In the last section to this chapter,  we consider again more than two possible events, namely, in general,  $I$.  These events will be denoted by  $A_i$   ⇒   the running index $i$ can be in the range  $1 ≤ i ≤ I$.

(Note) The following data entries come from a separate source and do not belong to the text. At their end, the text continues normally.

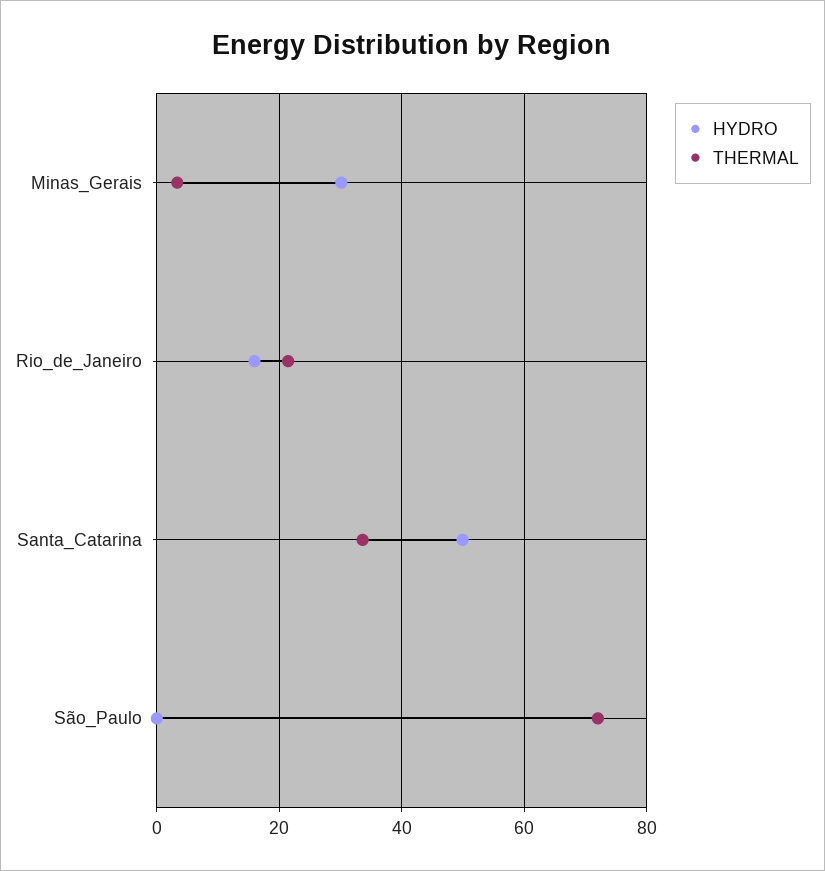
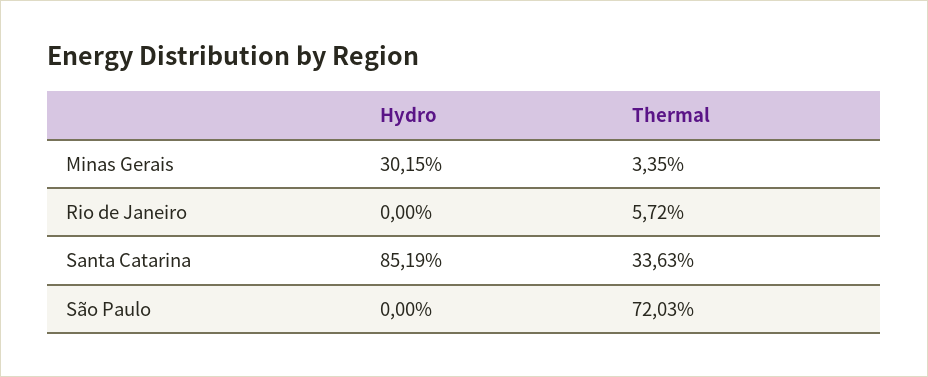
  {
    "HYDRO": {
      "Minas_Gerais": 30.15,
-     "Rio_de_Janeiro": 16,
+     "Rio_de_Janeiro": 0,
-     "Santa_Catarina": 50,
+     "Santa_Catarina": 85.19,
      "São_Paulo": 0
    },
    "THERMAL": {
      "Minas_Gerais": 3.35,
-     "Rio_de_Janeiro": 22,
+     "Rio_de_Janeiro": 5.72,
      "Santa_Catarina": 33.63,
      "São_Paulo": 72.03
    }
  }

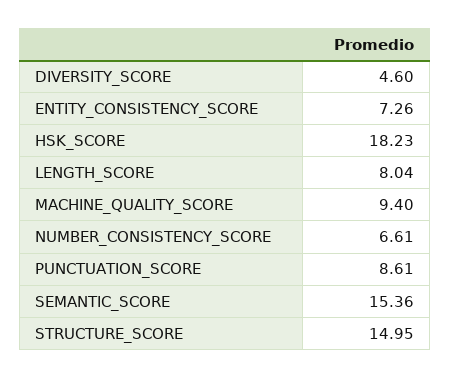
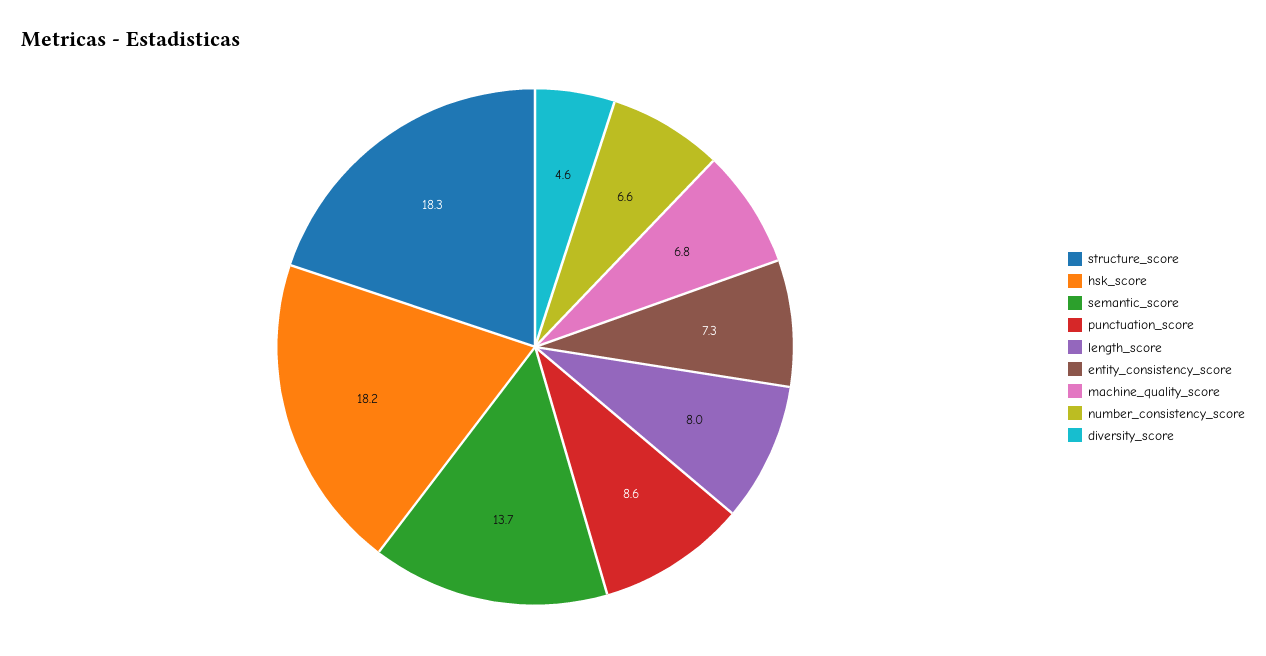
  {
    "DIVERSITY_SCORE": 4.6,
    "ENTITY_CONSISTENCY_SCORE": 7.26,
    "HSK_SCORE": 18.23,
    "LENGTH_SCORE": 8.04,
-   "MACHINE_QUALITY_SCORE": 9.4,
+   "MACHINE_QUALITY_SCORE": 6.8,
    "NUMBER_CONSISTENCY_SCORE": 6.61,
    "PUNCTUATION_SCORE": 8.61,
-   "SEMANTIC_SCORE": 15.36,
+   "SEMANTIC_SCORE": 13.7,
-   "STRUCTURE_SCORE": 14.95
+   "STRUCTURE_SCORE": 18.3
  }

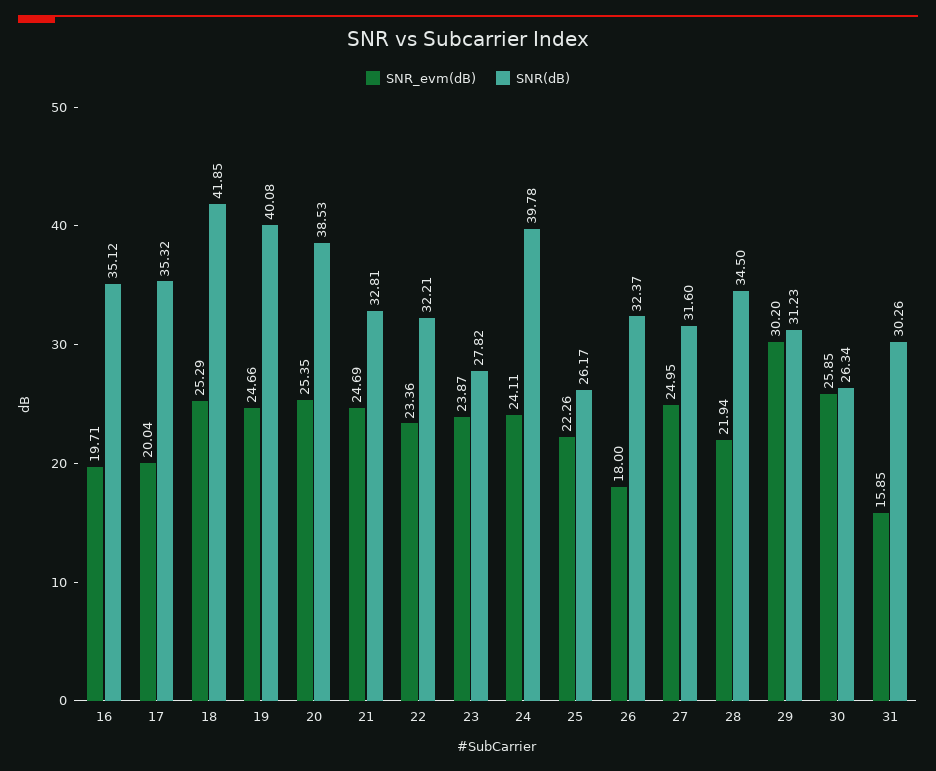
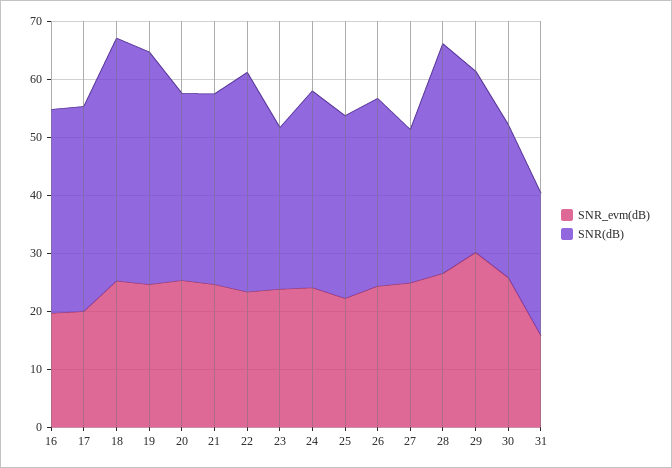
  {
    "SNR_evm(dB)": {
      "16": 19.71,
      "17": 20.04,
      "18": 25.29,
      "19": 24.66,
      "20": 25.35,
      "21": 24.69,
      "22": 23.36,
      "23": 23.87,
      "24": 24.11,
      "25": 22.26,
-     "26": 18,
+     "26": 24,
      "27": 24.95,
-     "28": 21.94,
+     "28": 26,
      "29": 30.2,
      "30": 25.85,
      "31": 15.85
    },
    "SNR(dB)": {
      "16": 35.12,
      "17": 35.32,
      "18": 41.85,
      "19": 40.08,
-     "20": 38.53,
+     "20": 32,
      "21": 32.81,
-     "22": 32.21,
+     "22": 38,
      "23": 27.82,
-     "24": 39.78,
+     "24": 34,
-     "25": 26.17,
+     "25": 32,
      "26": 32.37,
-     "27": 31.6,
+     "27": 26,
-     "28": 34.5,
+     "28": 40,
      "29": 31.23,
      "30": 26.34,
-     "31": 30.26
+     "31": 24
    }
  }

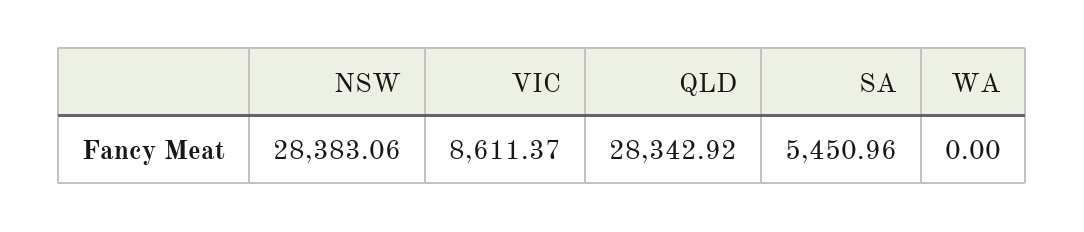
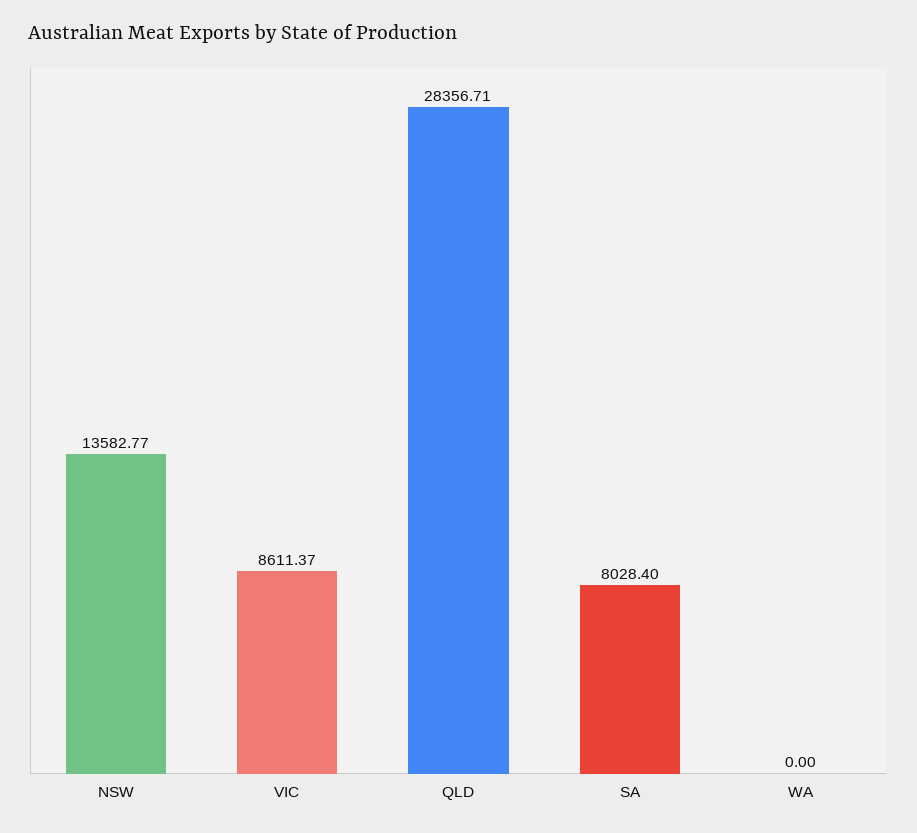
  {
-   "NSW": 28383.06,
+   "NSW": 13582.77,
    "VIC": 8611.37,
-   "QLD": 28342.92,
+   "QLD": 28356.71,
-   "SA": 5450.96,
+   "SA": 8028.4,
    "WA": 0
  }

$\text{Definition:}$  A constellation with events  $A_1, \hspace{0.1cm}\text{...}\hspace{0.1cm} , A_i, \hspace{0.1cm}\text{...}\hspace{0.1cm} , A_I$  is called a  »complete system«,  if and only if the following two conditions are satisfied:

(1)   All events are pairwise disjoint:

$$A_i \cap A_j = \it \phi \hspace{0.25cm}\rm for\hspace{0.15cm}all\hspace{0.25cm}\it i \ne j.$$

(2)   The union of all event sets gives the universal set:

$$\bigcup_{i=1}^{I} A_i = G.$$

Given these two assumptions, the sum of all probabilities is then:

$$\sum_{i =1}^{ I} {\rm Pr}(A_i) = 1.$$

$\text{Example 8:}$

• The sets  $A_1 := \{1, 5\}$  and  $A_2 := \{2, 3\}$  together with the set  $A_3 := \{4, 6\}$  result in a complete system in the random experiment  »throwing a die«,
• but not in the experiment  »throwing a roulette ball«.

$\text{Example 9:}$  Another example of a complete system is the discrete random variable  $X = \{ x_1, x_2, \hspace{0.1cm}\text{...}\hspace{0.1cm} , x_I\}$  with the likelihood corresponding to the following  »probability mass function«  $\rm (PMF)$:

$$P_X(X) = \big [ \hspace{0.1cm} P_X(x_1),\ P_X(x_2), \hspace{0.05cm}\text{...}\hspace{0.15cm},\ P_X(x_I) \hspace{0.05cm} \big ] = \big [ \hspace{0.1cm} p_1, p_2, \hspace{0.05cm}\text{...} \hspace{0.15cm}, p_I \hspace{0.05cm} \big ] \hspace{0.05cm}$$
$$\Rightarrow \hspace{0.3cm} p_1 = P_X(x_1) = {\rm Pr}(X=x_1) \hspace{0.05cm}, \hspace{0.2cm}p_2 = {\rm Pr}(X=x_2) \hspace{0.05cm},\hspace{0.05cm}\text{...}\hspace{0.15cm},\hspace{0.2cm} p_I = {\rm Pr}(X=x_I) \hspace{0.05cm}.$$
• The possible outcomes  $x_i$  of the random variable  $X$  are pairwise disjoint to each other.
• The sum of all likelihoods  $p_1 + p_2 + \hspace{0.1cm}\text{...}\hspace{0.1cm} + \hspace{0.05cm} p_I$  always yields the result  $1$.

$\text{Example 10:}$  Let  $X= \{0, 1, 2 \}$  and  $P_X (X) = \big[0.2, \ 0.5, \ 0.3\big]$. Then holds:

$${\rm Pr}(X=0) = 0.2 \hspace{0.05cm}, \hspace{0.2cm} {\rm Pr}(X=1) = 0.5 \hspace{0.05cm}, \hspace{0.2cm} {\rm Pr}(X=2) = 0.3 \hspace{0.05cm}.$$

With random variable  $X = \{1, \pi, {\rm e} \}$  and the same  $P_X(X) = \big[0.2, \ 0.5, \ 0.3\big]$  the assignments are:

$${\rm Pr}(X=1) = 0.2 \hspace{0.05cm}, \hspace{0.2cm} {\rm Pr}(X=\pi) = 0.5 \hspace{0.05cm}, \hspace{0.2cm} {\rm Pr}(X={\rm e}) = 0.3 \hspace{0.05cm}.$$

$\text{Hints:}$

• The  »probability mass function«  $P_X(X)$  only makes statements about probabilities,  not about the set of values  $\{x_1, x_2, \hspace{0.1cm}\text{...}\hspace{0.1cm} , x_I\}$  of the random variable  $X$.